Death of the dairy farmer?

By Matt Porter

February 25, 2013 Updated Feb 25, 2013 at 10:00 AM EST

(WBNG Binghamton) Terry Ives has been working on his family's dairy farm for 35 years, it's a farm that's been in the family for 162 years.

But, Ives said keeping the farm going is becoming tougher each year.

"We should have enough income to make improvements all the time," Ives said, "And we've just been falling a little bit farther behind."

Terry Ives is just one of hundreds of small family farmers fading away in the Southern Tier.

In ten years, more than 100 dairy farms have disappeared in Chenango County alone.

Ives says feed costs have doubled or even tripled making up half his expenses.

The problem is that while expenses are doubling or tripling, milk prices have only gone up marginally.

Currently, the price of milk is based on futures on Wall Street. If milk becomes too low, the government does provide a percentage of the loss to farmers.

"Some want to control it with supply," Ives said, "The problem with supply management is it doesn't encourage growth, it doesn't encourage innovation."

It doesn't encourage Ives to replace his turn of the century equipment, some of which are more than 50 to 70 years old.

All this with Chobani yogurt just miles down the road, a company that's made almost a billion dollars with New York milk.

"More yogurt does not mean a better price," Ives said.

Milk prices are based on a mix of four classes.

Drinking milk is class one the most expensive, yogurt is class two.

Since farmers sell their milk as a blend more yogurt trims down the price.

But some farmers have found a silver lining with their new neighbor.

Jim Postma sold his own farm to Chobani.

"We were in Chobani's back yard," Postma said.

Postma declined to say how much he sold his farm for, but the deal allowed him to build a $3.5 million facility in New Berlin.

He added a few dozen cows to his original heard of just under 200, but the farm's real benefit is its technology and space to grow his own feed.

"I've got family that will will much rather come into a facility like this than my old facility," Postma said.

Computers help him find cows that are sick or may need help.

"They tell us when the cow's done, or if it flashes red, the cow hasn't given as much like she has yesterday or this morning," Postma said.

The efficiency has helped him pump almost twice as much milk without doubling his herd..

Still, even with the new technology, Postma said it's still a battle being a family farmer.

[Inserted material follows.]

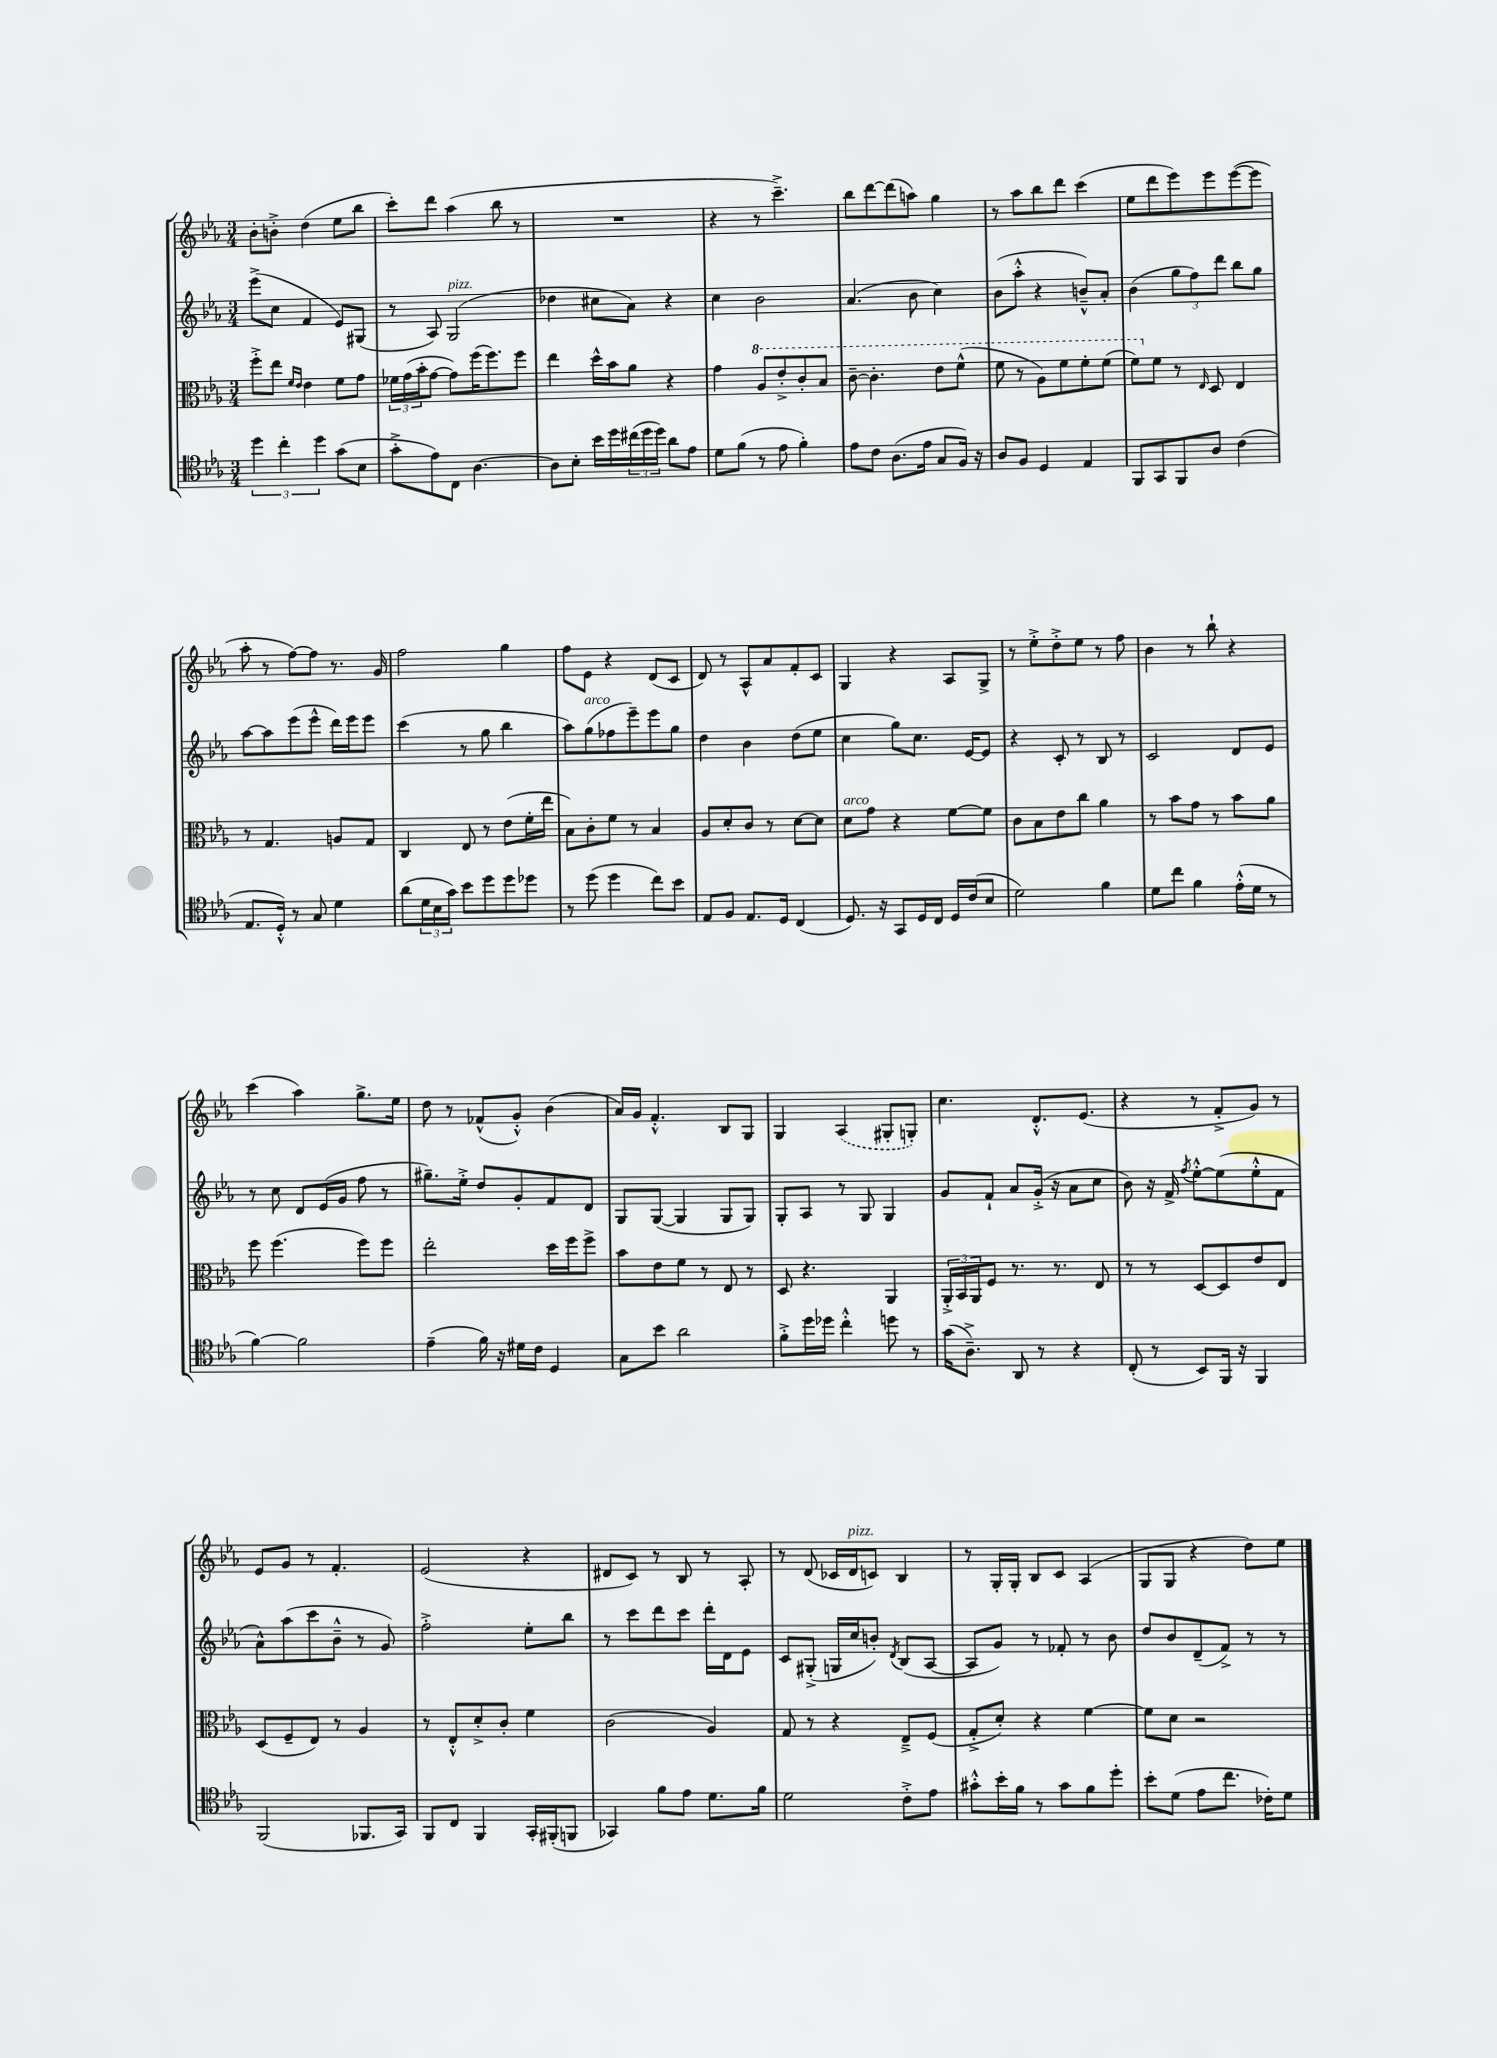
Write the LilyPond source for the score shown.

"You do a little bit better," he said, "And that keeps you going a little bit longer."

But most farmers can't afford any upgrades, leaving advocate and president of the Chenango County Farm Bureau Bradd Vickers asking why the government doesn't do more.

"We don't hesitate to put money into the banking industry, or the auto industry," Vickers said, "But we aren't putting money into the agricultural industry which is the nation's food supply."

A combined $344.7 million loss in milk production for Otsego, Chenango, and Delaware counties between 1999-2010 has soured Southern Tier dairies, according to USDA statistics.

Vickers said once a farm goes away, it rarely comes back.

"If that farm is sold for something other than agriculture, that's period end of sentence for our food supply," he said.

At the Ives farm, it's tough milking.

Ives said the reason he stays in go beyond the bottom line.

"It's the love of what I do," he said, "I've got a heritage here."

The sixth generation farmer remembers his grandfather's advice.

"Those that have the ability to serve their community," Ives said, "Have an obligation to do so."

But he said many farmers are advising their children against the profession.

"They've encouraged the kids to go to someplace else and get better paying jobs with less hours and more comfort," Ives said.

Without help, his historic farm could be history.

"If nothing changes, we will continue to become obscure," Ives said.